▶ Required work:
Please copy exactly the part of the records below that opens with the line containing "to +392°F) |" and closes with the line containing "7. In case of", leaving out any pictures.

▶ Exercise data:
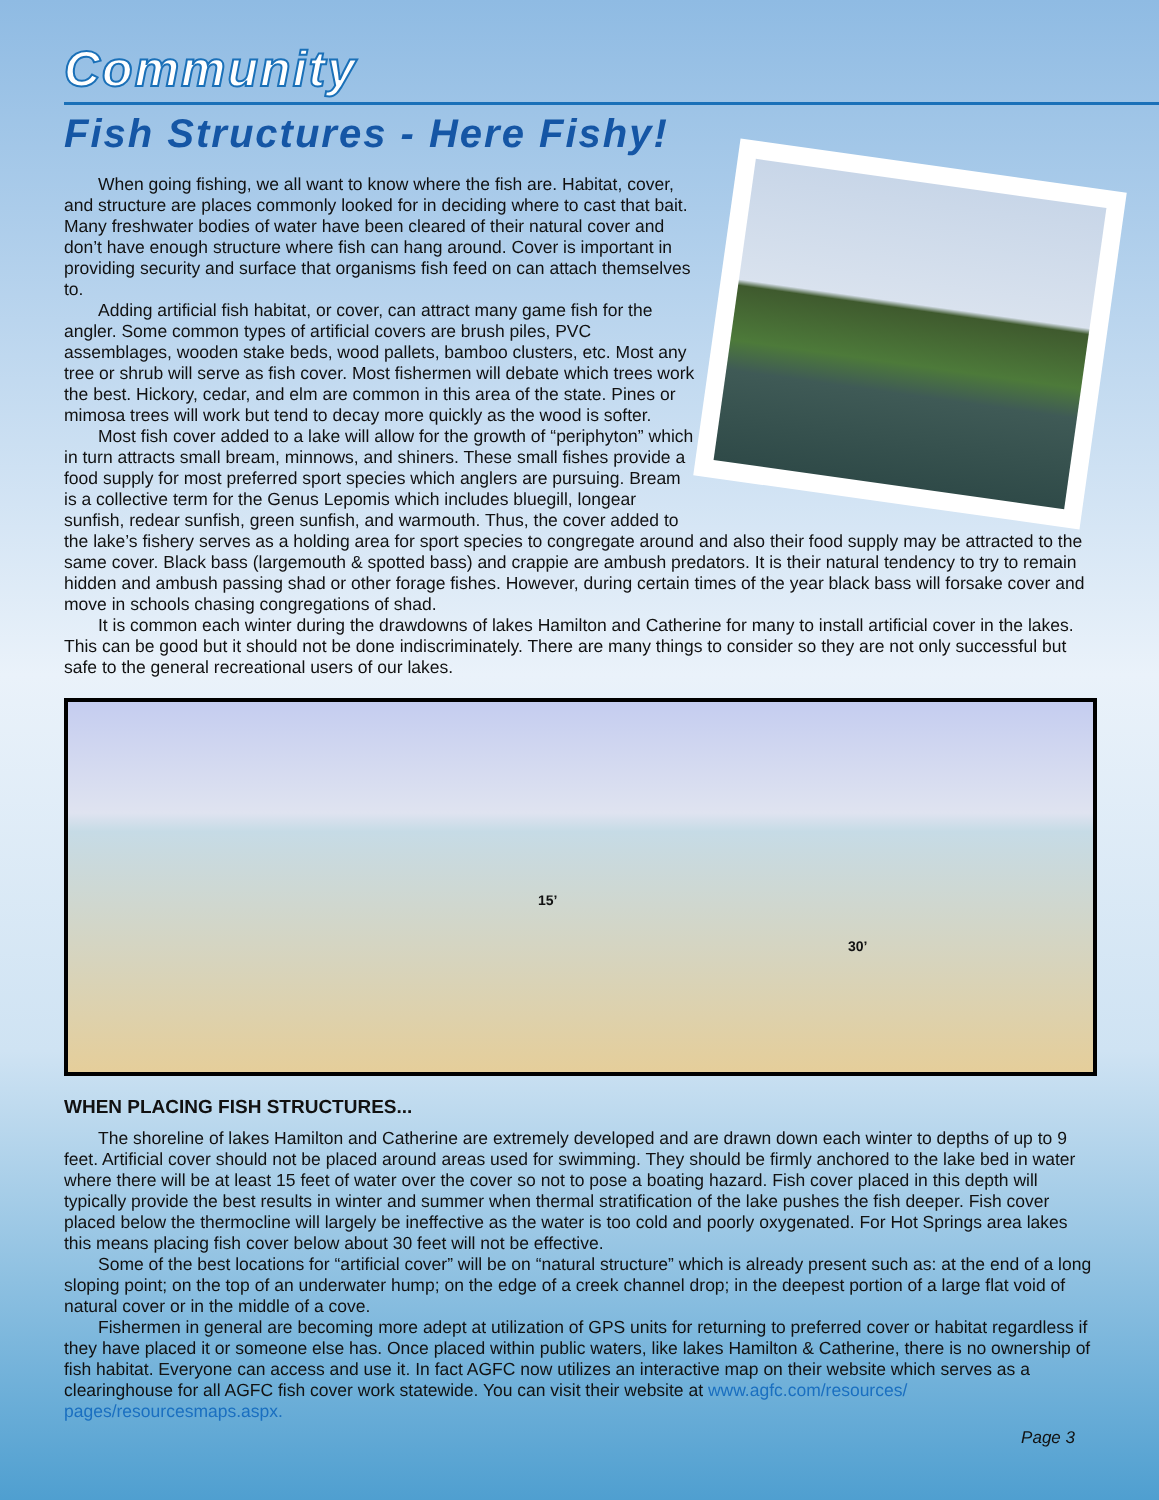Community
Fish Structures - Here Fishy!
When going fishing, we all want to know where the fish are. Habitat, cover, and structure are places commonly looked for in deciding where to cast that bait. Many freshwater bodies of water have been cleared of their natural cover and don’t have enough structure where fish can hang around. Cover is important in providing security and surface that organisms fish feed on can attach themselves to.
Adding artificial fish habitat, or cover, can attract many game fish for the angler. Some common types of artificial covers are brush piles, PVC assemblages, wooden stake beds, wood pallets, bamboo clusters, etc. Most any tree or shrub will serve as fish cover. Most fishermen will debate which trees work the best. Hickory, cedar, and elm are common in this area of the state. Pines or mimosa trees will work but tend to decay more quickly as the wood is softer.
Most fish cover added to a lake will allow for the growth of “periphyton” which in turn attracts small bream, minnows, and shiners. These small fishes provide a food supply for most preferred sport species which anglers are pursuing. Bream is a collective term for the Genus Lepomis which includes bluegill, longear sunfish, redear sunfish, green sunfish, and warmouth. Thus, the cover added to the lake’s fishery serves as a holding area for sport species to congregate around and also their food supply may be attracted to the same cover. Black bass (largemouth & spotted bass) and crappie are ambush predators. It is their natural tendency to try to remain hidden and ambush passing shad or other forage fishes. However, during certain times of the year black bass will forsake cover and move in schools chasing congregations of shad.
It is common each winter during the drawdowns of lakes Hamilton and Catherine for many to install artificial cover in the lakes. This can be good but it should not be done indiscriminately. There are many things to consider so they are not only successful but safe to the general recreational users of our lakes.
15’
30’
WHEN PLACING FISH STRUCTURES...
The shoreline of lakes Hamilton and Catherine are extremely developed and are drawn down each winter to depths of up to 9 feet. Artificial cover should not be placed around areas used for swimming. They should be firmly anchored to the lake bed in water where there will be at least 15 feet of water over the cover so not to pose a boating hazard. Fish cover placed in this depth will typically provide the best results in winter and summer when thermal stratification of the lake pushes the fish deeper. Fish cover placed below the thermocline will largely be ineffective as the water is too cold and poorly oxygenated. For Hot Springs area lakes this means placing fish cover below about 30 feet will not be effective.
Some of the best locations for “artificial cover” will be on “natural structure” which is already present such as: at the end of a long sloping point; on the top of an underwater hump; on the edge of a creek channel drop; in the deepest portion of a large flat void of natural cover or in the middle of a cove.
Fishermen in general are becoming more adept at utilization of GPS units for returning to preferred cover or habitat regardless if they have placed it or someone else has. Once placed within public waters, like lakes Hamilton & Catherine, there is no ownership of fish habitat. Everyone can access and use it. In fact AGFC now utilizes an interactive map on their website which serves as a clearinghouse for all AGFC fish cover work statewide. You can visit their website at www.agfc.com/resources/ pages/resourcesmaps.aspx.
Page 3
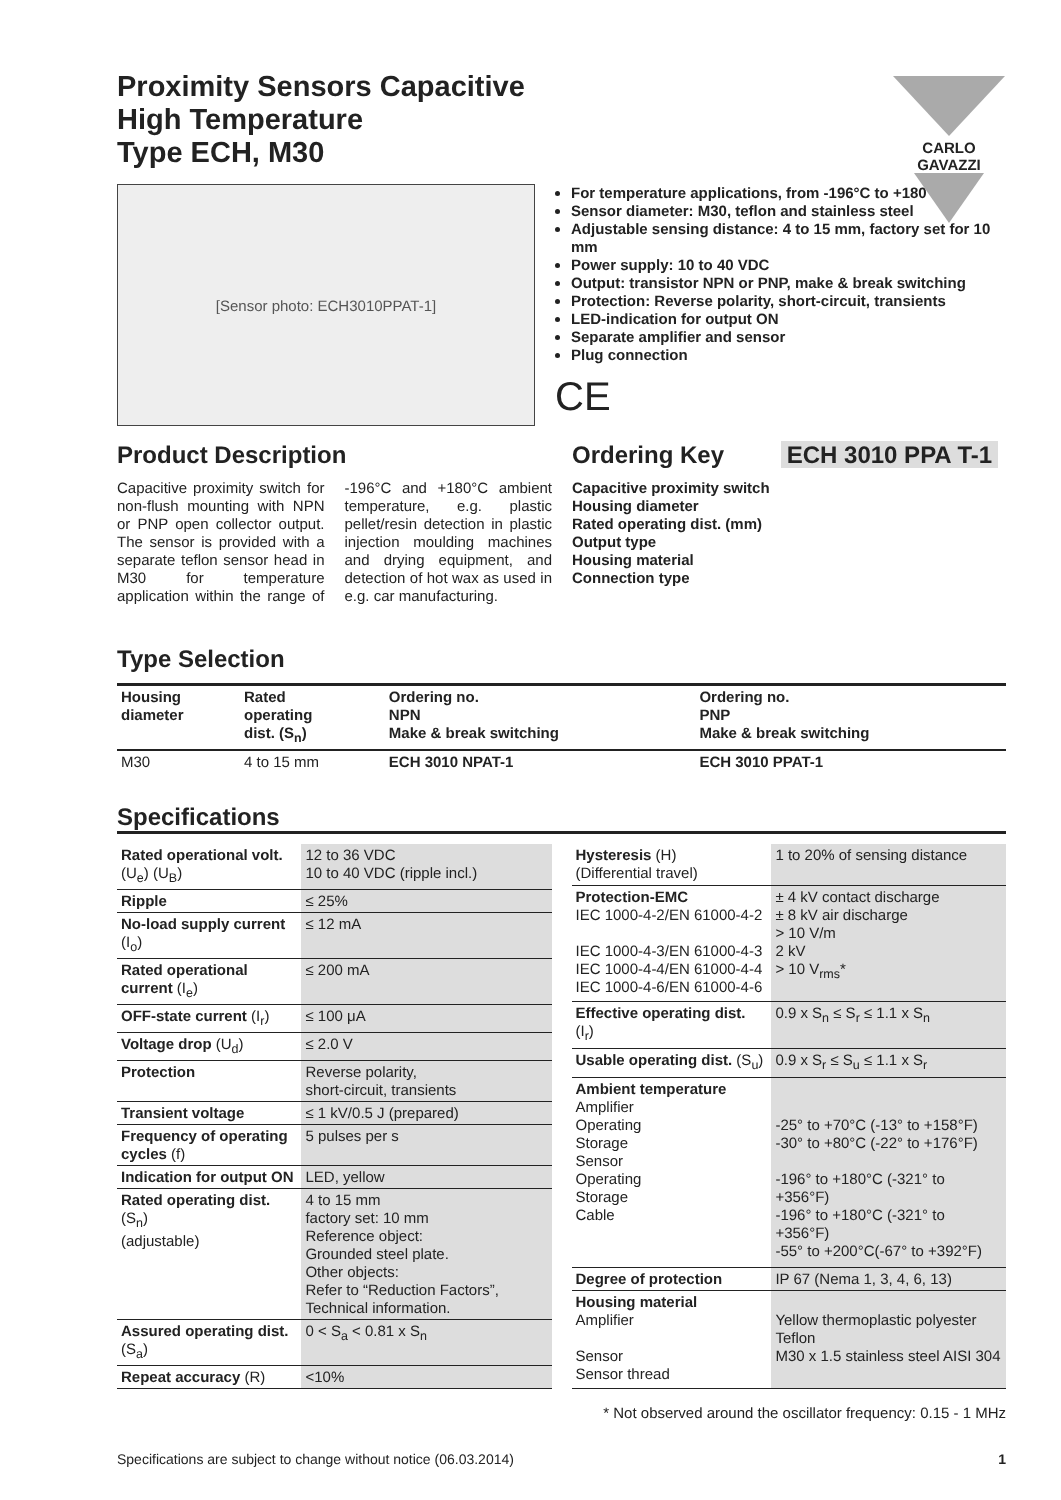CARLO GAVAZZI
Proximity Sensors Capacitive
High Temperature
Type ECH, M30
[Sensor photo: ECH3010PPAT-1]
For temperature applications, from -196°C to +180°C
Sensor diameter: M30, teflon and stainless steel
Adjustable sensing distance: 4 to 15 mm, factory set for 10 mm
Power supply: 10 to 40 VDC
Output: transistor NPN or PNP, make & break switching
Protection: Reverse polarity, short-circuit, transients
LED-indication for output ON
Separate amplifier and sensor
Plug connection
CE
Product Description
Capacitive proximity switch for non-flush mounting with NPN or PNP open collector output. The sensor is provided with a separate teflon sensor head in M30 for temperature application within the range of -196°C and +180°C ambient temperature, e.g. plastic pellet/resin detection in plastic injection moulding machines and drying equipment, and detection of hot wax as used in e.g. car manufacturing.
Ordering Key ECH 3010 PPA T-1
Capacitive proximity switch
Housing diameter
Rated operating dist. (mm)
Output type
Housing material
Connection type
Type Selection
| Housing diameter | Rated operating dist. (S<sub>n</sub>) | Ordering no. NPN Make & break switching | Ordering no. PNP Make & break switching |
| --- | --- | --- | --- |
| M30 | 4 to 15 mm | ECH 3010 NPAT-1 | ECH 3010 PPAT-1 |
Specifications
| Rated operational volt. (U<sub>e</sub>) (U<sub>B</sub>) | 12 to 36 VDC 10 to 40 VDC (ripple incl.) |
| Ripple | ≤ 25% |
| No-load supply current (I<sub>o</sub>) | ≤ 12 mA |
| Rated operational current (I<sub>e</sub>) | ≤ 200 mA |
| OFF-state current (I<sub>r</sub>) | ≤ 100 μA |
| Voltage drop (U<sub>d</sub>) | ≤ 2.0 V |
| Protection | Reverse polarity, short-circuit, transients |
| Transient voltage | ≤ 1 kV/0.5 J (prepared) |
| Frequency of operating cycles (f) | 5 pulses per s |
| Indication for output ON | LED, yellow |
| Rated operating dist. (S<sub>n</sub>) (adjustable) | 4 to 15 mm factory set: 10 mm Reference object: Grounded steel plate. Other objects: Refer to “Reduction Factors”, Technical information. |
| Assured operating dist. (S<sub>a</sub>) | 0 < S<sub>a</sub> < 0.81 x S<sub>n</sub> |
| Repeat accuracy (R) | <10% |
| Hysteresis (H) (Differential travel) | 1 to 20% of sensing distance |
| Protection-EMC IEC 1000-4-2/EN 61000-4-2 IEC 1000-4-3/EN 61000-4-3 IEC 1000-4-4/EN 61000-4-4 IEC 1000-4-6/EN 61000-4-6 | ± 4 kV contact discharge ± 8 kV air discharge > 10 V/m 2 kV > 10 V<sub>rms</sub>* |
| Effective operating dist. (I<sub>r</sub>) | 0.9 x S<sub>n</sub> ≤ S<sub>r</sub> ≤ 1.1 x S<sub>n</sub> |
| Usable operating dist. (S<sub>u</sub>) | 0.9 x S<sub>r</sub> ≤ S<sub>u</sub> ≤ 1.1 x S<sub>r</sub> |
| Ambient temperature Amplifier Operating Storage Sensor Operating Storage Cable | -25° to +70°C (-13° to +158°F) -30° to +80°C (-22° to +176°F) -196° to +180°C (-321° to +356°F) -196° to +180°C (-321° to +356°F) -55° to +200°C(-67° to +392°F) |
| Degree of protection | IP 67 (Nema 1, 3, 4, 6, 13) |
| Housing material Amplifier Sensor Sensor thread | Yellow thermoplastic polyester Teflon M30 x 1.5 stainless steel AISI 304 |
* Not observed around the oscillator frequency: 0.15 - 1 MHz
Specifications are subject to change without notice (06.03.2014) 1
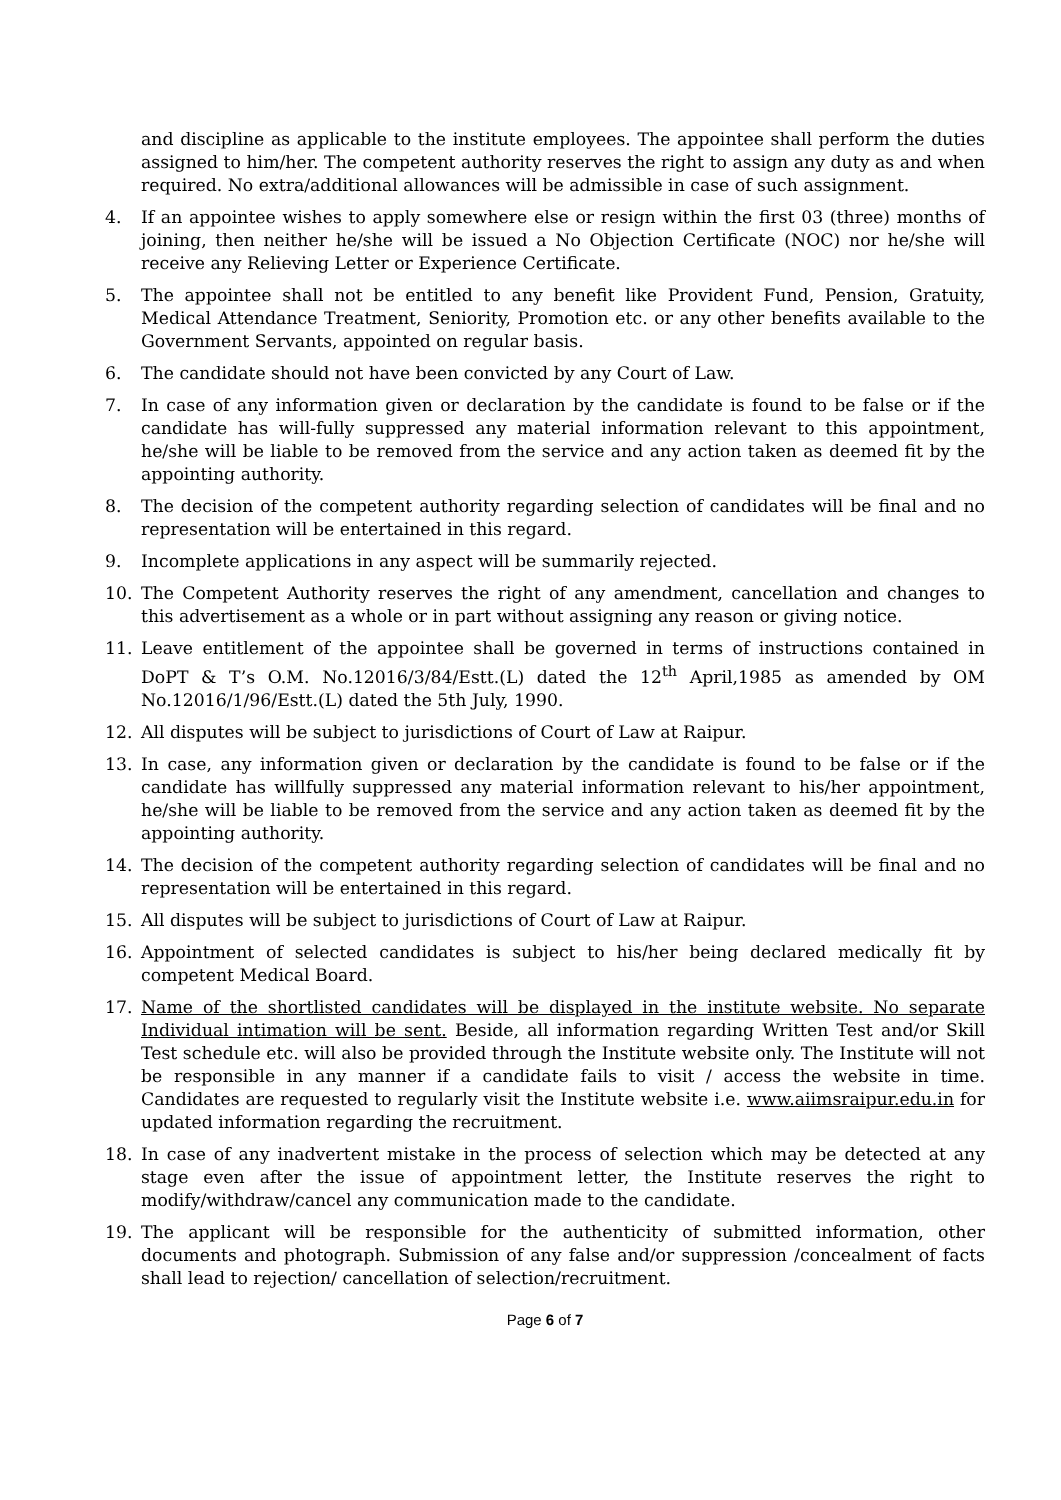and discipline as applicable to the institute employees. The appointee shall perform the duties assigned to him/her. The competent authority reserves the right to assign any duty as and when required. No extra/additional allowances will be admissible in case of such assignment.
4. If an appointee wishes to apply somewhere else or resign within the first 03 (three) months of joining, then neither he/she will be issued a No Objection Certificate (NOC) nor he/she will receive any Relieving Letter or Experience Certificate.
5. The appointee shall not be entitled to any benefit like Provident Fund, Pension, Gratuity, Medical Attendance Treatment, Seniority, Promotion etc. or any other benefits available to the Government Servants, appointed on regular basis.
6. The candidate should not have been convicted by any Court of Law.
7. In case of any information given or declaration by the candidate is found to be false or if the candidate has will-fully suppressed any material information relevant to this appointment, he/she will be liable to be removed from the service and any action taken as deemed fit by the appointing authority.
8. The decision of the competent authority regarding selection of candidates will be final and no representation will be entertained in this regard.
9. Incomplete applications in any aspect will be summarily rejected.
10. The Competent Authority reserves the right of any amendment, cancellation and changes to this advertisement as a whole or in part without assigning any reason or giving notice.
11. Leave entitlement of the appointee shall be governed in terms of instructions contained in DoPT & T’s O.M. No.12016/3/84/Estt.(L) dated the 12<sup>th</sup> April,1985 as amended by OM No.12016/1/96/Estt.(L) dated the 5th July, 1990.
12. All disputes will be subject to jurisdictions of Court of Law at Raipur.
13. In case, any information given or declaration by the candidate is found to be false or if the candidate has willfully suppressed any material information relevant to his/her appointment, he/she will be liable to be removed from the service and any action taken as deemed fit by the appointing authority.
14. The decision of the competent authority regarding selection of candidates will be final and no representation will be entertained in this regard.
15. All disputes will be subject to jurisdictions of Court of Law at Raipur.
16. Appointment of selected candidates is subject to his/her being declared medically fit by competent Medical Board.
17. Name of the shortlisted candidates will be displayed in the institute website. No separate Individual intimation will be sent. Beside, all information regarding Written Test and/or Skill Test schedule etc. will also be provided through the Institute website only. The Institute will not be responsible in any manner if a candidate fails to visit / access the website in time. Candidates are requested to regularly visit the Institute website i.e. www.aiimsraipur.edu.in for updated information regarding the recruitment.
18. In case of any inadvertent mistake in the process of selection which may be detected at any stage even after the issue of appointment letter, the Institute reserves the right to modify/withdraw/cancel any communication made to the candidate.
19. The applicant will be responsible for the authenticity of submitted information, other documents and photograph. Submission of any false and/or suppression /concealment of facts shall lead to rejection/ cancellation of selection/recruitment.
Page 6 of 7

▶ Task response:
| Ambient temperature Amplifier Operating Storage Sensor Operating Storage Cable | -25° to +70°C (-13° to +158°F) -30° to +80°C (-22° to +176°F) -196° to +180°C (-321° to +356°F) -196° to +180°C (-321° to +356°F) -55° to +200°C(-67° to +392°F) |
| Degree of protection | IP 67 (Nema 1, 3, 4, 6, 13) |
| Housing material Amplifier Sensor Sensor thread | Yellow thermoplastic polyester Teflon M30 x 1.5 stainless steel AISI 304 |
* Not observed around the oscillator frequency: 0.15 - 1 MHz
Specifications are subject to change without notice (06.03.2014) 1
and discipline as applicable to the institute employees. The appointee shall perform the duties assigned to him/her. The competent authority reserves the right to assign any duty as and when required. No extra/additional allowances will be admissible in case of such assignment.
4. If an appointee wishes to apply somewhere else or resign within the first 03 (three) months of joining, then neither he/she will be issued a No Objection Certificate (NOC) nor he/she will receive any Relieving Letter or Experience Certificate.
5. The appointee shall not be entitled to any benefit like Provident Fund, Pension, Gratuity, Medical Attendance Treatment, Seniority, Promotion etc. or any other benefits available to the Government Servants, appointed on regular basis.
6. The candidate should not have been convicted by any Court of Law.
7. In case of any information given or declaration by the candidate is found to be false or if the candidate has will-fully suppressed any material information relevant to this appointment, he/she will be liable to be removed from the service and any action taken as deemed fit by the appointing authority.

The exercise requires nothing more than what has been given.